C’est quand même un comble, en hommage aux victimes des attentats, on nous demande d’accrocher à nos fenêtres les couleurs nationales de l’un des pays les plus directement impliqués dans la création et l’expansion de Daesh, et qui, même si réellement il ne contribue pas (ou plus) directement au soutien militaire, logistique et diplomatique qui permet à cette organisation terroriste internationale de tenir et de s’imposer en Syrie depuis trois ans, contribue le plus ouvertement du monde à affaiblir ses principaux adversaires sur le terrain par un embargo injustifiable et des sanctions internationales de la première gravité. Vraiment pas de quoi pavoiser en réalité. Les drapeaux devraient plutôt rester en berne jusqu’à ce que la France présente ses excuses officielles aux peuples syrien, libyen, irakien et français pour les conséquences épouvantables de telles mesures, et revienne sans équivoque au respect le plus strict du droit international : reconnaissance de la légitimité du gouvernement syrien actuel et respect de la souveraineté de son peuple, qui doit pouvoir choisir ses lois, son « régime » et ses dirigeants en toute liberté, sans tutelle, ni restrictions, ni ingérence d’autres États, quels qu’ils soient.

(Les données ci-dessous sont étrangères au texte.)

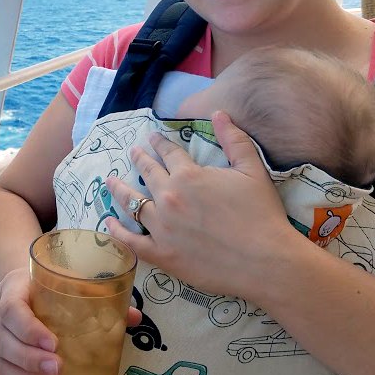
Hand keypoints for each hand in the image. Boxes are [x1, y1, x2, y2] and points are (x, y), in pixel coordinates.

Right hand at [0, 266, 140, 374]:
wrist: (20, 288)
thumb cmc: (47, 287)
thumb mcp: (66, 281)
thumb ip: (97, 295)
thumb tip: (134, 317)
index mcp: (12, 290)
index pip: (12, 310)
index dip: (30, 329)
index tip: (54, 343)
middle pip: (4, 343)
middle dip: (31, 361)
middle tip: (59, 370)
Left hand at [105, 111, 294, 299]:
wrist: (266, 261)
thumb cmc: (262, 214)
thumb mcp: (253, 170)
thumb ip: (234, 139)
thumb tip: (219, 113)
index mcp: (188, 176)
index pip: (168, 153)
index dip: (159, 143)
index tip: (151, 138)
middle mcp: (168, 198)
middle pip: (147, 173)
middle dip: (139, 159)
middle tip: (133, 152)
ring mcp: (161, 228)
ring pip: (132, 203)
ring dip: (119, 190)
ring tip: (110, 181)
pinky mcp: (162, 255)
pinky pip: (131, 241)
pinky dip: (117, 231)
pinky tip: (108, 222)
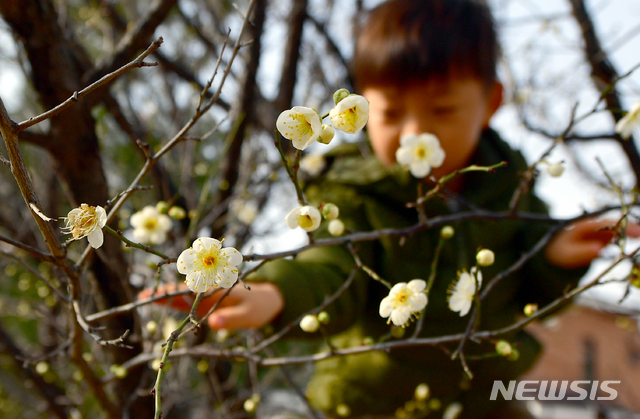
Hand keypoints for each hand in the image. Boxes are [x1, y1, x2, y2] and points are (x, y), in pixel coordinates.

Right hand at [138, 282, 284, 330]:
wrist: (267, 301)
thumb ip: (232, 319)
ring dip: (163, 295)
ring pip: (180, 294)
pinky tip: (157, 302)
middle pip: (182, 288)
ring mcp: (205, 295)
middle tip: (142, 296)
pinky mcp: (204, 303)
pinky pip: (185, 302)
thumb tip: (213, 323)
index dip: (177, 289)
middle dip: (163, 291)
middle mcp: (209, 288)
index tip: (161, 292)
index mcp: (218, 287)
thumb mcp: (249, 315)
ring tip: (141, 298)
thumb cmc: (259, 307)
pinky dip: (172, 302)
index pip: (194, 288)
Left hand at [545, 219, 639, 268]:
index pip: (607, 224)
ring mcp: (599, 234)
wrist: (552, 256)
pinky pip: (617, 240)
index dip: (624, 227)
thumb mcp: (567, 255)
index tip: (638, 232)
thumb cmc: (558, 254)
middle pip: (616, 225)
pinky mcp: (602, 241)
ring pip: (618, 232)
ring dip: (631, 234)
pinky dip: (626, 241)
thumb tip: (599, 249)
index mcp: (585, 226)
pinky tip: (635, 247)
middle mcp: (594, 227)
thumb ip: (581, 253)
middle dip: (632, 229)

On est encore très loin de ça !

Au fait, les coupables du « crime suprême », décapités, pendus, ou la chaise électrique ?

Dominique Arias, habituellement traducteur indépendant pour Investig’Action. Depuis une dizaine d’années, il a principalement traduit les textes d’Edward S. Herman, auteur principal de l’ouvrage de référence Manufacturing Consent.